# Happy Birthday Katrina "AlaskaBoers"



## toth boer goats (Jul 20, 2008)

Happy Birthday Katrina....... :leap: hope you have the best Birthday ever...... :thumb:

:cake: :gift: arty: :birthday: :birthday: :birthday: :birthday: :stars: :balloons: :bday: :dance: :wahoo:


----------



## sweetgoats (Oct 18, 2007)

Happy Birthday katrina, I hope your day is as special as you are. :birthday: :birthday: :bday: :balloons:


----------



## KW Farms (Jun 21, 2008)

HAPPY BIRTHDAY!!! Hope you have a wonderful day!!


----------



## AlaskaBoers (May 7, 2008)

THANKS GUYS!! :grouphug:

And it's a beautiful, 50 degree day here, 12 days to goat babies!

I woke up to a airbrush and compressor and a mono pod for hiking photos... NO WAY!!  I told my parents it would be hard to shop for me this year, I really have a great life.


----------



## nancy d (Oct 5, 2007)

Happy Birthday Katrina! No wonder it snowed a little this am, in your honor!!


----------



## AlaskaBoers (May 7, 2008)

Requirement A: In the birthday thread, how many days does AlaskaBoers say are left until goat babies?
Requirement B: Please mark each statement about the birthday thread yes or no, and quote the words that decide it: (i) AlaskaBoers describes the day as 50 degrees. (ii) nancy d says it rained a little that morning. (iii) AlaskaBoers received a mono pod for hiking photos.

[Point-tracking data]
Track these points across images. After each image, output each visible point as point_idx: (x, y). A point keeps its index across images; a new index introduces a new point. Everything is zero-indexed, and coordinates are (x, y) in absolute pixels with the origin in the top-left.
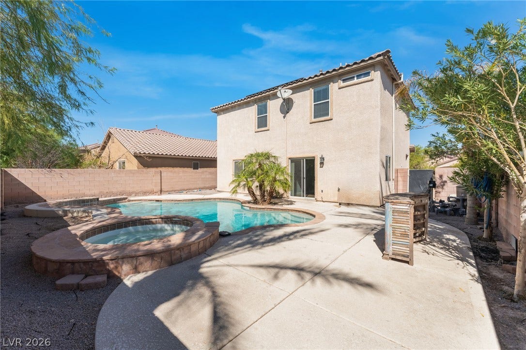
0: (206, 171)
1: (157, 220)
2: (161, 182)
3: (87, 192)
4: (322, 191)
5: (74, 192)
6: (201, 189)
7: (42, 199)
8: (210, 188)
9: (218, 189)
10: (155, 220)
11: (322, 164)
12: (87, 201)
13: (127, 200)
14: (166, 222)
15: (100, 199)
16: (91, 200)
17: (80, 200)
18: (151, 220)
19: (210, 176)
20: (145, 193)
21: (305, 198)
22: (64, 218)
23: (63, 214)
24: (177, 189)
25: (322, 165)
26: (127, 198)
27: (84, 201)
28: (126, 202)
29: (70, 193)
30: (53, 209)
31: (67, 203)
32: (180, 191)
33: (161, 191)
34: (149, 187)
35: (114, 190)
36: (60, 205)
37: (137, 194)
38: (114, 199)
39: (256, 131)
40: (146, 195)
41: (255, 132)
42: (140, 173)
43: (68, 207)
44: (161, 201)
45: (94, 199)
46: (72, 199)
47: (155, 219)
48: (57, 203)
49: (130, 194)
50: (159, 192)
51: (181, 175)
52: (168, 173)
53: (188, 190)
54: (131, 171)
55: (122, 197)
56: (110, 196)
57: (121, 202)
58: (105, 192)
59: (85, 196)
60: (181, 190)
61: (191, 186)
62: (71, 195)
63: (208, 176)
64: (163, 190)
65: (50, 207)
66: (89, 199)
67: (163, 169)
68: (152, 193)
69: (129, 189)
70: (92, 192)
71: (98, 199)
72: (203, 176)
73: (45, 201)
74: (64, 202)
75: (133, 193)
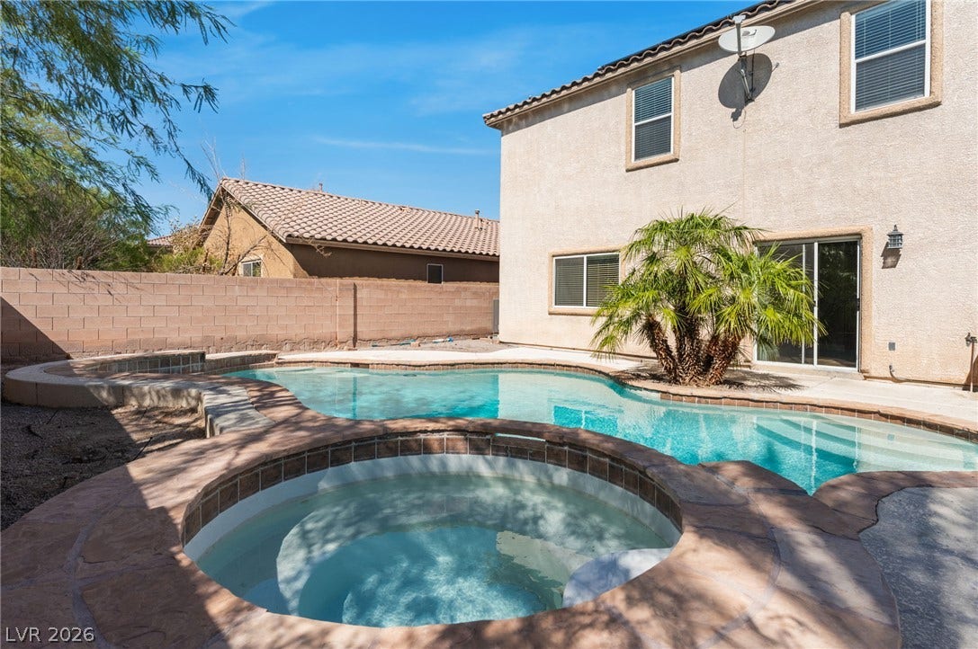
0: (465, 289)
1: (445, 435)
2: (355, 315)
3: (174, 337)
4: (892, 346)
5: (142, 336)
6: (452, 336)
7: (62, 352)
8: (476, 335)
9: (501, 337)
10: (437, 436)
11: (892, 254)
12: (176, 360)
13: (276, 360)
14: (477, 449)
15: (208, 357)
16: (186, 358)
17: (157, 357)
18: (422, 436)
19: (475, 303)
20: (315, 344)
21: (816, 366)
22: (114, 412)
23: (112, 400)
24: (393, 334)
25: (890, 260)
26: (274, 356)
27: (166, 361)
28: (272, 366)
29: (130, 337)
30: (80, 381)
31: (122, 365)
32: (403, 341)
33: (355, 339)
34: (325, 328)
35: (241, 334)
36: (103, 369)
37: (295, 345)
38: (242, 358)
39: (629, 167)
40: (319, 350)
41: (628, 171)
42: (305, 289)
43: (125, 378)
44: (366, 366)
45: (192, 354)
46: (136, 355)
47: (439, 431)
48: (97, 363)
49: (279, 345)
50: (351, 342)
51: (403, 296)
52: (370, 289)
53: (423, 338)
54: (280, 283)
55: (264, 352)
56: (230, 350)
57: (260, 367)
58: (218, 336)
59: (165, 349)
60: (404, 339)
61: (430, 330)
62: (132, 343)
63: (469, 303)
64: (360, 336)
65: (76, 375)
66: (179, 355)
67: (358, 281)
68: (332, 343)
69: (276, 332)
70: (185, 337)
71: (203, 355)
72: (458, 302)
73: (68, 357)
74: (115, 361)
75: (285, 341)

Written response A: 12 days

Written response B:
(i) Yes: "it's a beautiful, 50 degree day here"
(ii) No: "No wonder it snowed a little this am"
(iii) Yes: "a mono pod for hiking photos"